3. Select Open or Run This Program from its Current Location to begin installing the update immediately. Restarting your computer is not required.
4. If you don’rt have time to install the update, you can select Save or Save This Program to Disk and the update file, called qbwebpatch.exe, will download to your hard drive. You’ll need to open that file to run the update.

Q3. How do I check that the security update has been applied?

A3. To make sure the patch has been applied and is installed on your system, open QuickBooks, and press the F2 key.  In the display, you should see the product version information in the first line. Versions of QuickBooks with the patches applied are the following:

• QuickBooks 2009 R8 US
• QuickBooks 2008 R10 US
• QuickBooks 2007 R13 US
• QuickBooks 2006 R12 UK
• QuickBooks 2008 R12 UK
• QuickBooks 2009 R6 CAN
• QuickBooks 2008 R8 CAN
• QuickBooks MC R24 CAN
• QuickBooks 2009 French R6 CAN
• QuickBooks 2007 French R7 CAN
• QuickBooks 2009/10 AU (v18)

Q4. What operating systems are supported?

A4. The security update is available for all operating systems used by any identified versions of the Quickbooks applications: Windows XP, Windows Vista, and Windows 2000.

[If you are running Windows 98 or Windows ME, you need to have Internet Explorer 6.0 or later installed before you can install the update. Go to the Internet Explorer 6 Downloads Web page to install a more recent version of IE. ]

Note: Intuit products for Apple MacOS X are not affected.

Q5: What if I have multiple Intuit products? Do I need to download and install the update for each one?

A5. If you have installed more than one identified version of Quickbooks, you should apply an update for each version.

Q6. I still have a trial version of Quickbooks installed on my system. Do I still need to apply the security update?

A6. Yes. If you have any trial versions of one of the identified versions of Quickbooks installed on your system, you should download and install the security update.

Q7. I only use the Internet on a periodic basis. Do I still need to download the security update?

A7. Yes. If you installed an identified version of Quickbooks on your computer, the vulnerability poses a security risk regardless of whether you are currently connected to the Internet. We recommend that all users of an identified version download and install the security update.

Q8. How do I ensure that my computer has not already been compromised?

A8. If you have anti-virus software installed and have updates run automatically, the anti-virus software should detect the presence of any malware on your computer.  If you want to determine if your computer has malware on it, run a complete scan of your computer using an anti-virus software product.
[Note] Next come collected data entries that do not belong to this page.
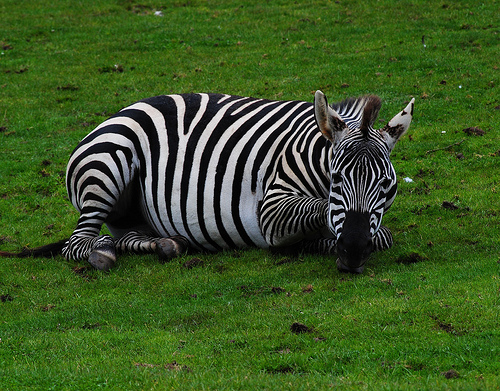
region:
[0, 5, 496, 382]
field of green grass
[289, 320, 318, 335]
ripped piece of grass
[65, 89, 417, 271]
zebra laying on ground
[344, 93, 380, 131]
mane on zebra's head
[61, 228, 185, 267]
bent legs on ground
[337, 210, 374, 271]
black nose on face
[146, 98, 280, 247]
stripes on zebra torso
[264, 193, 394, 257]
legs tucked under neck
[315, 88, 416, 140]
two ears on zebra head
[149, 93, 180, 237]
black stripe on white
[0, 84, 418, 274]
Black and white zebra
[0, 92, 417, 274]
Black and white zebra lying on grass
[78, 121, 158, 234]
Black stripe on zebra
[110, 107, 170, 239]
Black stripe on zebra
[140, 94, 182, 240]
Black stripe on zebra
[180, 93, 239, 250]
Black stripe on zebra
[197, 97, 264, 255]
Black stripe on zebra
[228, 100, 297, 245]
Black stripe on zebra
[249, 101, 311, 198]
Black stripe on zebra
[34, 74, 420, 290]
a zebra in the grass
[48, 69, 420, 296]
a zebra laying in the grass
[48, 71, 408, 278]
a zebra resting in the grass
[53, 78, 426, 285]
a tired zebra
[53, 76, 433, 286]
a zebra that is laying down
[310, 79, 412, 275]
the face of a zebra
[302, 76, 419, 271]
the head of a zebra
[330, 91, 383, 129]
the mane of a zebra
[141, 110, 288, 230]
stripes on a zebra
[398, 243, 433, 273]
a divet in the grass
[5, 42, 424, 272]
Zebra laying on the grass.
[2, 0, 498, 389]
Grass covering the ground.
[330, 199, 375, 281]
black nose on the zebra.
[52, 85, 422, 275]
black and white spots on the zebra.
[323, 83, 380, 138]
black and white mane on the zebra.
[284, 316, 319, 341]
dirt clod on the ground.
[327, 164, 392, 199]
Black eyes on the zebra.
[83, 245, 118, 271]
Black hoof on the zebra.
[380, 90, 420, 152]
black spots on the ear.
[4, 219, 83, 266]
black hair on the tail.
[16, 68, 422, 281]
a black and white zebra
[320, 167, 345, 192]
right eye of a zebra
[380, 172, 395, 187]
a left eye of a zebra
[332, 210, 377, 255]
a black nose on a zebra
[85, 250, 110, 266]
a gray hoof on a zebra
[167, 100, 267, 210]
black and white zebra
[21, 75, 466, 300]
a zebra on the grass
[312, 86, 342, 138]
a right ear on a zebra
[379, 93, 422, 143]
a left ear on a zebra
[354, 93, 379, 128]
black and white mane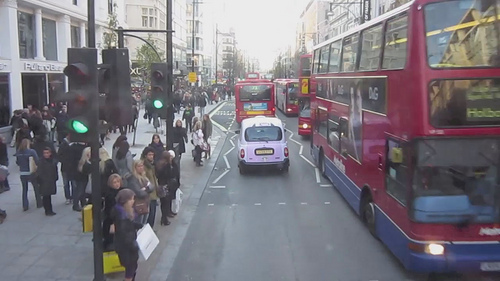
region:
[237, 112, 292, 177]
A car painted pink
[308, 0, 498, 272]
A red double decker bus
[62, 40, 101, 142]
A stoplight with green light illuminated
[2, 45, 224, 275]
Busy city sidewalk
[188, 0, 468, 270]
City street with double decker buses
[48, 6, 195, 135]
Three traffic lights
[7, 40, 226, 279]
Pedestrians on sidewalk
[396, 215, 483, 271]
The headlight on the bus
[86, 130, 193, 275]
Pedestrians waiting to cross the street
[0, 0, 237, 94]
Tall buildings along city street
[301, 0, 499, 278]
Double decker bus is red.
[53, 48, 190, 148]
Two streetlights are green.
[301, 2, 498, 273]
Double decker bus has headlights on.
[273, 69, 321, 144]
Two buses are behind double decker bus.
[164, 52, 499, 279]
Traffic going both ways on two lane street.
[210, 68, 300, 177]
White car is following bus.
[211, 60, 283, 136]
Red bus in front of white car.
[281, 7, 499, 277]
Three buses in right lane have headlights on.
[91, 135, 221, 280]
People waiting on sidewalk to cross street.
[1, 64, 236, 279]
Lots of people walking on the sidewak.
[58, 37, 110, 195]
a traffic signal on a pole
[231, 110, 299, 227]
a vehicle on a street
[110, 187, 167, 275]
a person holding a white bag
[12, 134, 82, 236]
people standing on a sidewalk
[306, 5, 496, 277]
a doubledecker bus on a street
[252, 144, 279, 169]
a licence plate on the back of a car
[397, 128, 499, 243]
the front windshield of a bus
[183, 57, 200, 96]
a yellow sign on a pole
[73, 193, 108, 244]
a yellow box attached to a pole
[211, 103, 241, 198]
white markings on a street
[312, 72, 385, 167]
dolce & gabbana ad on side of new red doubledecker bus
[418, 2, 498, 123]
buildings reflected in front window of new red doubledecker bus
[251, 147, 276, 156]
buttercup yellow european license plate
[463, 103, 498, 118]
'Holbo' [probably for holborn] destination notation front of bus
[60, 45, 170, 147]
all lights are green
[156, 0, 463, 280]
heavily trafficked high street in london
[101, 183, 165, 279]
woman with blonde hair+lavender scarf carries white store shopping bag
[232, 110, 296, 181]
little white english car with vertical oblong taillights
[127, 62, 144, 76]
letters 'xt' on sign in the left high mid-ground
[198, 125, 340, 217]
jaggedy markings before evenly spaced rectangular markings, all white, on street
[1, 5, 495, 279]
Street of a city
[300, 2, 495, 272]
Red double decker bus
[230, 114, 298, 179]
White car behind red bus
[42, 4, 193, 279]
three traffic lights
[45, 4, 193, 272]
Traffic lights are in green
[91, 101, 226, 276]
People standing on border of sidewalk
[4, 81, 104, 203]
People walking on sidewalk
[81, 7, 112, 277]
Pole of traffic light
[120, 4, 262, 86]
Tall building in the city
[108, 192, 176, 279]
Woman holding a white bag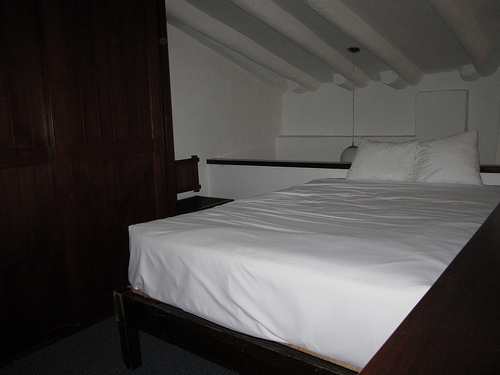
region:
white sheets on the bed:
[123, 148, 496, 369]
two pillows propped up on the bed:
[341, 133, 485, 188]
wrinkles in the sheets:
[208, 178, 402, 235]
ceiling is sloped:
[167, 3, 498, 104]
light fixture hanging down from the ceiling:
[338, 48, 359, 168]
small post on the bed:
[106, 278, 149, 370]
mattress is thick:
[116, 214, 434, 374]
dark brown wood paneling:
[3, 49, 183, 368]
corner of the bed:
[113, 220, 153, 371]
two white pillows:
[340, 129, 487, 187]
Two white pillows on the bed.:
[345, 130, 497, 190]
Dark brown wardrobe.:
[6, 2, 196, 219]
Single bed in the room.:
[120, 127, 496, 346]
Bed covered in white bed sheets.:
[112, 154, 493, 363]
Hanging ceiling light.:
[335, 67, 367, 172]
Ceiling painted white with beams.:
[172, 2, 497, 99]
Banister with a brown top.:
[202, 150, 284, 197]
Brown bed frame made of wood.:
[100, 277, 355, 374]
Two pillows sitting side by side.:
[337, 133, 490, 185]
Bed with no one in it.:
[110, 130, 497, 368]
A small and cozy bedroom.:
[14, 4, 498, 373]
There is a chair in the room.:
[173, 151, 231, 211]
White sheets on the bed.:
[129, 176, 498, 315]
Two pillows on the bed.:
[348, 135, 488, 187]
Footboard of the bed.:
[103, 288, 347, 374]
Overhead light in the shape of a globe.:
[338, 142, 360, 165]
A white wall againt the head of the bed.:
[209, 163, 499, 197]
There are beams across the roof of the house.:
[178, 8, 494, 93]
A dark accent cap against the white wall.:
[201, 156, 355, 170]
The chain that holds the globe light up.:
[346, 55, 355, 147]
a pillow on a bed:
[333, 107, 485, 192]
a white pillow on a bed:
[338, 103, 495, 203]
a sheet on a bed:
[143, 79, 454, 308]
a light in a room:
[330, 43, 384, 171]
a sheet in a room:
[197, 162, 397, 367]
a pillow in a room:
[340, 120, 450, 191]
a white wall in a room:
[275, 87, 390, 142]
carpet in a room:
[66, 311, 142, 368]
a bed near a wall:
[86, 85, 451, 333]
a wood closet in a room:
[38, 64, 313, 326]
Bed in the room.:
[110, 128, 497, 373]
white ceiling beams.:
[162, 0, 497, 90]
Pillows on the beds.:
[340, 130, 490, 180]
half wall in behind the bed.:
[205, 150, 495, 195]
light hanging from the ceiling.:
[336, 86, 364, 167]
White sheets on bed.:
[121, 162, 497, 372]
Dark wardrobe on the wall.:
[0, 0, 195, 370]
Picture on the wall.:
[171, 155, 207, 197]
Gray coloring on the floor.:
[10, 303, 230, 371]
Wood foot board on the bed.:
[104, 287, 349, 374]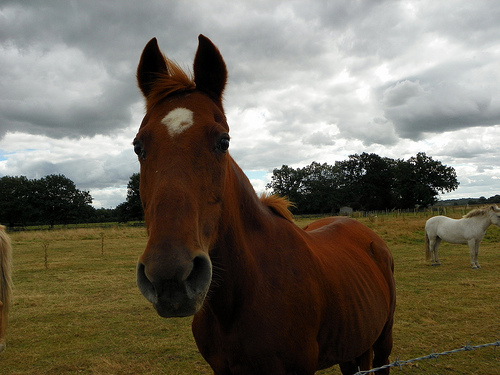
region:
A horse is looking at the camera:
[113, 20, 243, 326]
Q9. I’m the administrator of my office network. Some machines have had QuickBooks installed at some point but don’t any longer, and aren’t getting automatic updates. What should I do to secure my network?
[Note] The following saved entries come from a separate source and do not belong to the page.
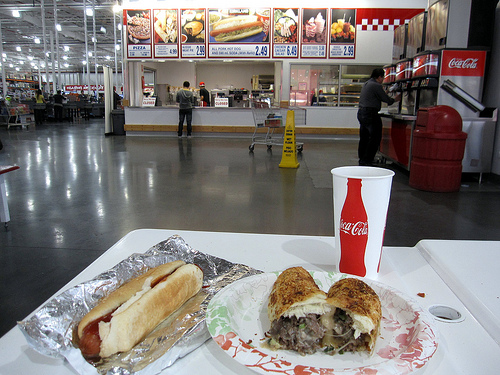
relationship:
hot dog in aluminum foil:
[78, 260, 211, 362] [16, 234, 264, 374]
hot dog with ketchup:
[78, 260, 211, 362] [92, 265, 187, 333]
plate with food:
[205, 263, 439, 369] [261, 262, 383, 360]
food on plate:
[261, 262, 383, 360] [205, 263, 439, 369]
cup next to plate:
[329, 164, 395, 272] [205, 263, 439, 369]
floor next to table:
[4, 118, 500, 324] [2, 225, 499, 372]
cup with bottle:
[329, 164, 395, 272] [338, 181, 371, 281]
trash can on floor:
[404, 103, 475, 193] [4, 118, 500, 324]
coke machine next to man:
[383, 47, 492, 170] [357, 63, 407, 166]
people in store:
[109, 62, 407, 169] [6, 5, 500, 373]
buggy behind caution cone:
[245, 90, 314, 158] [277, 111, 300, 169]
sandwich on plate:
[268, 263, 389, 357] [205, 263, 439, 369]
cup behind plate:
[329, 164, 395, 272] [205, 263, 439, 369]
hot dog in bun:
[78, 260, 211, 362] [81, 261, 189, 359]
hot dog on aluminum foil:
[78, 260, 211, 362] [16, 234, 264, 374]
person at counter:
[175, 82, 197, 140] [126, 92, 271, 111]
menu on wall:
[116, 5, 358, 62] [117, 0, 474, 143]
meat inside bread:
[275, 310, 370, 347] [260, 262, 384, 350]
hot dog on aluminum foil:
[78, 260, 211, 362] [77, 259, 206, 366]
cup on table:
[329, 164, 395, 272] [2, 225, 499, 372]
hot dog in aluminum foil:
[78, 260, 211, 362] [77, 259, 206, 366]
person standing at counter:
[175, 77, 206, 137] [126, 103, 356, 113]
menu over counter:
[116, 5, 358, 62] [126, 103, 356, 113]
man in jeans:
[357, 63, 407, 166] [176, 110, 194, 135]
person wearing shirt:
[175, 82, 197, 140] [170, 88, 197, 111]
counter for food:
[126, 92, 271, 111] [116, 5, 358, 62]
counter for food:
[126, 92, 271, 111] [261, 262, 383, 360]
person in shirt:
[175, 77, 206, 137] [172, 88, 199, 111]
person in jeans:
[175, 77, 206, 137] [178, 114, 194, 135]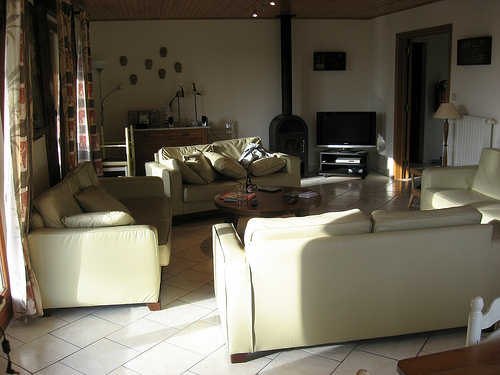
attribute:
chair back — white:
[467, 296, 499, 338]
A9. If you have had QuickBooks installed on some computers at some point, and are no longer running QuickBooks on those machines and receiving automatic updates, you can secure these machines by following these steps to edit the Windows Registry. Please back up the Registry before you implement the following changes:

1. Copy the following text to a file with the “.REG” suffix.

Windows Registry Editor Version 5.00
[HKEY_LOCAL_MACHINE\SOFTWARE\Microsoft\Internet Explorer\ActiveX
Compatibility\{596801D8-2C9D-4627-9C67-195CB81B655A}]
“Compatibility Flags”=dword:00000400

[HKEY_LOCAL_MACHINE\SOFTWARE\Microsoft\Internet Explorer\ActiveX
Compatibility\{03C3A013-02F2-4e56-87A8-B74A7C5DC75B}]
“Compatibility Flags?=dword:00000400

2. Import this into the registry by double-clicking on the .REG file and it will automatically be imported.  This will disable the affected ActiveX controls.

Q10. What if I use QuickBooks 2006 or a previous version?

A10. Intuit wants your data to be safe. We recommend you upgrade to a newer version of QuickBooks (2007 or later) as soon as possible and follow the instructions to update that version. QuickBooks 2006 and prior versions are no longer supported and Intuit does not release updates for these products.